Jobless claims nearly doubled to 6.6 million for the week ending on March 28—an increase of 3.3 million and the largest claims report in the seasonally adjusted series, according to the U.S. Department of Labor.
The prior week’s report was revised from 3.28 million to 3.3 million. The four-week moving average for claims was 2.61 million, which is an increase of 1.6 million from the prior week’s average.
Additionally, the seasonally-adjusted insured employment rate was 2.1% for the week ending on March 21, which is an increase of 0.9 percentage points from the previous week’s unrevised rate.

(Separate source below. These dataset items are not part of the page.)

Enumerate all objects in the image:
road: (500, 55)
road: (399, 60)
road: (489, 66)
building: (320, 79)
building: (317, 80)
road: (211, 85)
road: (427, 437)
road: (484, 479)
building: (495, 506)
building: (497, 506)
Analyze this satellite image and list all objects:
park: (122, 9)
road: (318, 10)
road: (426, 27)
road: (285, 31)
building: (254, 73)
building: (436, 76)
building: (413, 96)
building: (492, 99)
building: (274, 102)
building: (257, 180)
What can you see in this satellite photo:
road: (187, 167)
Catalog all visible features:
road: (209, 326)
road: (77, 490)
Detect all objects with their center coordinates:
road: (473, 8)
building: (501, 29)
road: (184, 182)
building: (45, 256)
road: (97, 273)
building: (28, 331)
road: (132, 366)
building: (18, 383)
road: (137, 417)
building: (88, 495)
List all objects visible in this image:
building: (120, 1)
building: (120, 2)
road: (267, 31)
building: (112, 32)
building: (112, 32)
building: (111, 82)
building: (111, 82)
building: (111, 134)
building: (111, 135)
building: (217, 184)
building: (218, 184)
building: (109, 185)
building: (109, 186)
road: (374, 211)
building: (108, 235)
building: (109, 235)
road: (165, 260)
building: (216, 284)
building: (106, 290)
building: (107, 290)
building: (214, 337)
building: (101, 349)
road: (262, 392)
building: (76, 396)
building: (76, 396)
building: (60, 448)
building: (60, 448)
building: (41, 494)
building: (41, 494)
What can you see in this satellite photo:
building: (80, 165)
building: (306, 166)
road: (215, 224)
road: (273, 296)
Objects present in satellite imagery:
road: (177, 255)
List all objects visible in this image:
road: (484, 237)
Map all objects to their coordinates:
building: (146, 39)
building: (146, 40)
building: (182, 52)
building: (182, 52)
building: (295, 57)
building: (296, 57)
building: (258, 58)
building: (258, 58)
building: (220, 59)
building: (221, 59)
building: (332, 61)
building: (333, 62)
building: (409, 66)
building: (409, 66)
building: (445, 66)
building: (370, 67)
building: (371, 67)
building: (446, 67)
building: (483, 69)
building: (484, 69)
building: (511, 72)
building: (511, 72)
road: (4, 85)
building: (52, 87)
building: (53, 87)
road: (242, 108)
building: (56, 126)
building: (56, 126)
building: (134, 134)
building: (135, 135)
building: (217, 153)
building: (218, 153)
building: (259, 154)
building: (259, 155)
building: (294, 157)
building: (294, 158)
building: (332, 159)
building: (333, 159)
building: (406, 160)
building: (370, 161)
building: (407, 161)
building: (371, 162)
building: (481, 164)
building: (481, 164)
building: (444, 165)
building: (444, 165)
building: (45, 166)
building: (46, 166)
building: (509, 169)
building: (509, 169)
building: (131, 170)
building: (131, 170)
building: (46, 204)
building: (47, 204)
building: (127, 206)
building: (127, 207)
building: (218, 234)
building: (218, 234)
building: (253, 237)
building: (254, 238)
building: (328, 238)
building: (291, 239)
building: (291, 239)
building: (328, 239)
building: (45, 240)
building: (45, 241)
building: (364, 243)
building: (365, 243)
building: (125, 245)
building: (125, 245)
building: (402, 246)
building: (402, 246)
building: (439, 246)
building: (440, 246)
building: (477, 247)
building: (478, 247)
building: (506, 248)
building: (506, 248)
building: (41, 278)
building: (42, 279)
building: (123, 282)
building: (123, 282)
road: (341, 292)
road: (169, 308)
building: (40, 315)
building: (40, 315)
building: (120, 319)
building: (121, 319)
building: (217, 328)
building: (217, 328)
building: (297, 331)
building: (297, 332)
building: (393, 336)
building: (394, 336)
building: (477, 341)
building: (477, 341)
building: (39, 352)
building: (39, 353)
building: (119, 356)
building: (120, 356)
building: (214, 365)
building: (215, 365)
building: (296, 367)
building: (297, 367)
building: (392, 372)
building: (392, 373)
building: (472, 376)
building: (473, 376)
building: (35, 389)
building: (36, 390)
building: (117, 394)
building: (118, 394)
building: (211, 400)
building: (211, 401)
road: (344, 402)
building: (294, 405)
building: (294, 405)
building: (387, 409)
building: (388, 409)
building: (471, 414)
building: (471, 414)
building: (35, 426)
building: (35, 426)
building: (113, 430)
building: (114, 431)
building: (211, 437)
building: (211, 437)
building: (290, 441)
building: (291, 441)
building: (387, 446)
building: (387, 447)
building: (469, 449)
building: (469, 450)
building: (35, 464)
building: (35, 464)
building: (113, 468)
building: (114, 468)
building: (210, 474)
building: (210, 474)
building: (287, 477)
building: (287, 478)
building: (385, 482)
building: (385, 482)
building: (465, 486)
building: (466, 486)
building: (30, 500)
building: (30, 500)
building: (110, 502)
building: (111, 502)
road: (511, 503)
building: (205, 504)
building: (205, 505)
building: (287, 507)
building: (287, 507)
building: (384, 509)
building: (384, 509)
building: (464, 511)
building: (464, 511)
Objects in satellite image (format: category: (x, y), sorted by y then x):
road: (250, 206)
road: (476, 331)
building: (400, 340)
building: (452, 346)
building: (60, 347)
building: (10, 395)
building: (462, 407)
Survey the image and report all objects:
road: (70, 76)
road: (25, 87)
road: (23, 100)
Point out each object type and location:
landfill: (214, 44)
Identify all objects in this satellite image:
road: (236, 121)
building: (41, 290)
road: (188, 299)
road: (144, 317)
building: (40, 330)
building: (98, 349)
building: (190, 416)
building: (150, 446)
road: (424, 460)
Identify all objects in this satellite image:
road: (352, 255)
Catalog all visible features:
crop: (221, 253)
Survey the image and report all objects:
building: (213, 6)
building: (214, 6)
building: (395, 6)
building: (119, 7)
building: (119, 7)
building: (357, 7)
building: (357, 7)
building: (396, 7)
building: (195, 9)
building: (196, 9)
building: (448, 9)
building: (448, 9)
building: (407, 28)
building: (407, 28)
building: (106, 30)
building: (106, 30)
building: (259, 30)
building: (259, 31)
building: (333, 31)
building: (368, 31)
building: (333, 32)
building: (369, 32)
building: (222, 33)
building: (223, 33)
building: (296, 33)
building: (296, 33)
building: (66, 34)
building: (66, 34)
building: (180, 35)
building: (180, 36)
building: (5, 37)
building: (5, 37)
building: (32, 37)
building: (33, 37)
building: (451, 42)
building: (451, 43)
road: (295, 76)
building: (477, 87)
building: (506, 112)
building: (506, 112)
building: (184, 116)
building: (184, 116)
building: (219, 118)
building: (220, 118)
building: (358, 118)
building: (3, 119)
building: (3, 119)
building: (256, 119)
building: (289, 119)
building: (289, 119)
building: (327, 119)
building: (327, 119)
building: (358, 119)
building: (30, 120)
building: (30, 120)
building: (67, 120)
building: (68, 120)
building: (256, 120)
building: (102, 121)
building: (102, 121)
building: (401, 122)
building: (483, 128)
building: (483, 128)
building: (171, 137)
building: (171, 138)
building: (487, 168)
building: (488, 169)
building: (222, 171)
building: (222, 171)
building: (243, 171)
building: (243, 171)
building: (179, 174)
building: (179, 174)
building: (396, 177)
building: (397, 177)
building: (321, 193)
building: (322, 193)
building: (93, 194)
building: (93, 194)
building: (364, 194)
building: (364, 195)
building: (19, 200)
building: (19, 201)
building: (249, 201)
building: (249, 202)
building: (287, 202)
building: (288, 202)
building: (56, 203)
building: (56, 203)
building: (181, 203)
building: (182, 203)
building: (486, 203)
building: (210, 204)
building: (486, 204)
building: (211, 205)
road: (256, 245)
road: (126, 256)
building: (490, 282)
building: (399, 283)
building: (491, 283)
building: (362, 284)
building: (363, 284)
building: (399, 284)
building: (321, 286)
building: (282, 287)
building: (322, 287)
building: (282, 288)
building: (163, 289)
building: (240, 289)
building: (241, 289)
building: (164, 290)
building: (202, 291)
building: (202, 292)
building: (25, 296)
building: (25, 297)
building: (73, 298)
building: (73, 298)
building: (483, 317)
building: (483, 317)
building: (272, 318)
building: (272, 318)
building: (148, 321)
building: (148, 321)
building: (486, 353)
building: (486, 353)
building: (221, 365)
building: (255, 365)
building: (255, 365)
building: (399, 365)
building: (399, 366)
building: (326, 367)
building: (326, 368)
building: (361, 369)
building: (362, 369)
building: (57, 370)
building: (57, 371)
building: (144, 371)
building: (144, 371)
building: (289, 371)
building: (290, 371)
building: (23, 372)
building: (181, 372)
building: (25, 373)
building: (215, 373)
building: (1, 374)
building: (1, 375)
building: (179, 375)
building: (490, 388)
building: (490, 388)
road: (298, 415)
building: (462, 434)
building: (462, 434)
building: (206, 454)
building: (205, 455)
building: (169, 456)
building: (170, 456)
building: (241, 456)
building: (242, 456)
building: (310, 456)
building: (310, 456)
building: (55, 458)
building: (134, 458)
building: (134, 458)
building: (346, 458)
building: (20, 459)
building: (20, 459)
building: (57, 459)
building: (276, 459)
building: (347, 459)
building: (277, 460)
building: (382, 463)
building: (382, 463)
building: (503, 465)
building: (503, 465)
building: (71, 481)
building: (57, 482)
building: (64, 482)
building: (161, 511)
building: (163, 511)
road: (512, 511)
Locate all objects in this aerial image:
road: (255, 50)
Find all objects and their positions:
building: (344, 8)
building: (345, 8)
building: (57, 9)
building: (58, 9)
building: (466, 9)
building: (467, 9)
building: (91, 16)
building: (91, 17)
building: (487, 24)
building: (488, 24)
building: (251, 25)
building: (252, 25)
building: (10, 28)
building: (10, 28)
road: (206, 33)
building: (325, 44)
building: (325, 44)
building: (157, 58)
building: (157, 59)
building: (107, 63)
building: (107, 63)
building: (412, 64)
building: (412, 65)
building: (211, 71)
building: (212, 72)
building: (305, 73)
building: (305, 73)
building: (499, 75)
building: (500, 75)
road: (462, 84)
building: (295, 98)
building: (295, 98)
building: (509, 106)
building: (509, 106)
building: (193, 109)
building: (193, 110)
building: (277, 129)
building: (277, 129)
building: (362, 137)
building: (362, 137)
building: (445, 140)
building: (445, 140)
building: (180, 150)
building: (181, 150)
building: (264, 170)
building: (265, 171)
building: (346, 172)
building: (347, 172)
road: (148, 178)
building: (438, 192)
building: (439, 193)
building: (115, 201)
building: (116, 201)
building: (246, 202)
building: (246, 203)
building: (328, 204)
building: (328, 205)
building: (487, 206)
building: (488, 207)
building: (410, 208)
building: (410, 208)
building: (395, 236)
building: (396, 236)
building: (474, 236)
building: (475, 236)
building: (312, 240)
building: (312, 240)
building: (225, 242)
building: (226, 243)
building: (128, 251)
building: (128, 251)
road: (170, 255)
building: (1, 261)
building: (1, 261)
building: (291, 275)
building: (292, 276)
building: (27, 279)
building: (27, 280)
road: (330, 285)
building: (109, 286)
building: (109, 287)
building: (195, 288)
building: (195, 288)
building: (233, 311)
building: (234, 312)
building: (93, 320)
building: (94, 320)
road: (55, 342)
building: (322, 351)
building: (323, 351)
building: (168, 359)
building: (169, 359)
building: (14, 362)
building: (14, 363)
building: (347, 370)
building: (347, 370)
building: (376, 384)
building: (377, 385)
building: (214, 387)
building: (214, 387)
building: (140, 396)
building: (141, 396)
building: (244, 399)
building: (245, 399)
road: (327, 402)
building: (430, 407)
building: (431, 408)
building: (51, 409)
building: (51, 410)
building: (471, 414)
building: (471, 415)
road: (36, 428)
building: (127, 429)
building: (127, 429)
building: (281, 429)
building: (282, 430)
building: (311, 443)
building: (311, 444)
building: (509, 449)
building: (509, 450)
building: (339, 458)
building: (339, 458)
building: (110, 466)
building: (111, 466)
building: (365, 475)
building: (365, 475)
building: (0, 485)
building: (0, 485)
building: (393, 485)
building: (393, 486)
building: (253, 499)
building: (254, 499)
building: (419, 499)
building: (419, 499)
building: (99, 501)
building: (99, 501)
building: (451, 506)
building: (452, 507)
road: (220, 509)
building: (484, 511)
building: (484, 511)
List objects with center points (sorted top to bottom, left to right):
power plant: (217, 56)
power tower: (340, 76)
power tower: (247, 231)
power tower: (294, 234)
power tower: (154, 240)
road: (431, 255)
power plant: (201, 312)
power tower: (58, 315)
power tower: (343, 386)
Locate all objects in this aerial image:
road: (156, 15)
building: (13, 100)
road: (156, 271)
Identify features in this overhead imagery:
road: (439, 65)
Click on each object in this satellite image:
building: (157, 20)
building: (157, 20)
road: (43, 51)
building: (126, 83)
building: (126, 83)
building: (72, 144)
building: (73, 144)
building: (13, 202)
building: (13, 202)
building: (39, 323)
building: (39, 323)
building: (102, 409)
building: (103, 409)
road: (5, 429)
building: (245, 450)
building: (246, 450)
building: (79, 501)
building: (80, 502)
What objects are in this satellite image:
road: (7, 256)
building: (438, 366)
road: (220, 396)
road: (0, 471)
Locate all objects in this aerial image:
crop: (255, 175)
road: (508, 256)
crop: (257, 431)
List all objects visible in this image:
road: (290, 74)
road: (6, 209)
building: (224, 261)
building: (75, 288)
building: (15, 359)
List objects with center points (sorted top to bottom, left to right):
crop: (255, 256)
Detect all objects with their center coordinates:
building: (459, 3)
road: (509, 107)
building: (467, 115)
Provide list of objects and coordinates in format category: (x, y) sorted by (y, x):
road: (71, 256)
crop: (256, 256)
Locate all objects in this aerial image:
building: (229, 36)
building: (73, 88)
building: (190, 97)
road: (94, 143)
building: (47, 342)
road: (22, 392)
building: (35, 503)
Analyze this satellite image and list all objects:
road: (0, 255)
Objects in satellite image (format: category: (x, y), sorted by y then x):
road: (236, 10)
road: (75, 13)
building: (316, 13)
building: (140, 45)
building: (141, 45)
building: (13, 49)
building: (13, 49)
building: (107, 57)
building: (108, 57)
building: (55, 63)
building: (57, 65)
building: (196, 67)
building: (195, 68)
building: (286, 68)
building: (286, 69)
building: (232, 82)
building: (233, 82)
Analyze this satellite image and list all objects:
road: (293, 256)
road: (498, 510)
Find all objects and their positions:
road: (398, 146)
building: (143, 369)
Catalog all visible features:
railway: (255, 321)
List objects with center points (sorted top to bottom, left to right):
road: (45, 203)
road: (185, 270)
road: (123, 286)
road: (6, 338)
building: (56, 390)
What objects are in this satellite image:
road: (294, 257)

Alaska had the highest insured unemployment rate for the week ending on March 14 was Alaska at 2.8%, followed by Connecticut (2.7%); New Jersey (2.6%); California (2.4%); and Massachusetts (2.3%).
Tendayi Kapfidze, Chief Economist at LendingTree, said Thursday’s claims came in higher than expected and emphasized that the nation is in “unknown territory” when it comes to the extent and duration of COVID-19’s impact on the economy.
Despite the passing of the $2.2 trillion CAREs Act, Kapfidze said these claims represent a significant loss of income to many Americans and disrupt their ability to meet financial obligations.
“This will be reflected in a surge in missed payments on mortgages and other consumer finance products. Many of these will be alleviated by programs such as forbearance so the increase in defaults may be muted in the near term,” he said.
The U.S. Department of Housing and Urban Development on Thursday announced additional measures to assist homeowners with FHA-insured mortgages who have been impacted by COVID-19.
HUD states, effective immediately for those who cannot make mortgage payments due to the virus, servicers must extend deferred or reduced mortgage payment options for up to six and also provide an additional six months of forbearance if requested by the borrower.
This measure implements provisions contained in the CAREs Act signed by President Donald Trump on March 27.
“The last thing any of us wants is for Americans to lose their homes unnecessarily while we continue to fight this invisible enemy. If you’re struggling, immediate help is now available. The FHA will continue to work with stakeholders to ensure that the loss mitigation options that are offered for both forward and reverse borrowers are appropriately tailored for the present situation,” said Dr. Benjamin Carson, Secretary of HUD.
Kapfidze added long-term risks will be building as the economy will return to its prior state once the crisis passes, but notes there is likely to be an “extended period of rising defaults.”
Kapfidze added the shelter-in-place guidelines will suppress the housing market as potential buyers have left the market.
NerdWallet's Home and Mortgage Specialist, Holden Lewis, said the rise in unemployment will cut into home sales, but "not necessarily disastrously."
"Plenty of people still have jobs and are still in the market to buy a home. Some first-time home buyers will look at this spike in unemployment and conclude that they'll face less competition while shopping for a home," Lewis said. "Those would-be buyers will feel motivated to buy if they believe they're less likely to get involved in bidding wars."
He said, though, this pandemic could impact housing "for years," as lingering effects of the Great Recession persist.
"We're still feeling the effects of the housing crash that began in 2008, because landlords ended up buying a lot of foreclosed homes, exacerbating the shortage of entry-level homes available for sale today," he said.
Sam Khater, Freddie Mac's Chief Economist, said nearly 10 million Americans have become unemployed over the past two weeks, with many unemployed working in retail, hospitality, and food services.
"The impact is already being felt in durables spending, as auto sales have fallen by a third and home showings data indicate that real estate activity is down significantly," Khater said. "However, the pending economic stimulus is on the way and should provide support for both consumers and businesses.”
For comparison, Danielle Hale, Chief Economist for realtor.com, said it took 16 weeks during the Great Recession—from January to May 2009—to hit 10 million jobs lost. She added there may be new highs set in the unemployment rate in April and June.
Doug Duncan, SVP and Cheif Economist at Fannie Mac, called the recent job losses "unprecedented." He added California led the week with unemployment claims, rising by 700,000 from the prior week.
Hale, in reference to housing, said people are buying homes for the long-run, meaning they need to have a job and feel secure about their prospects moving forward.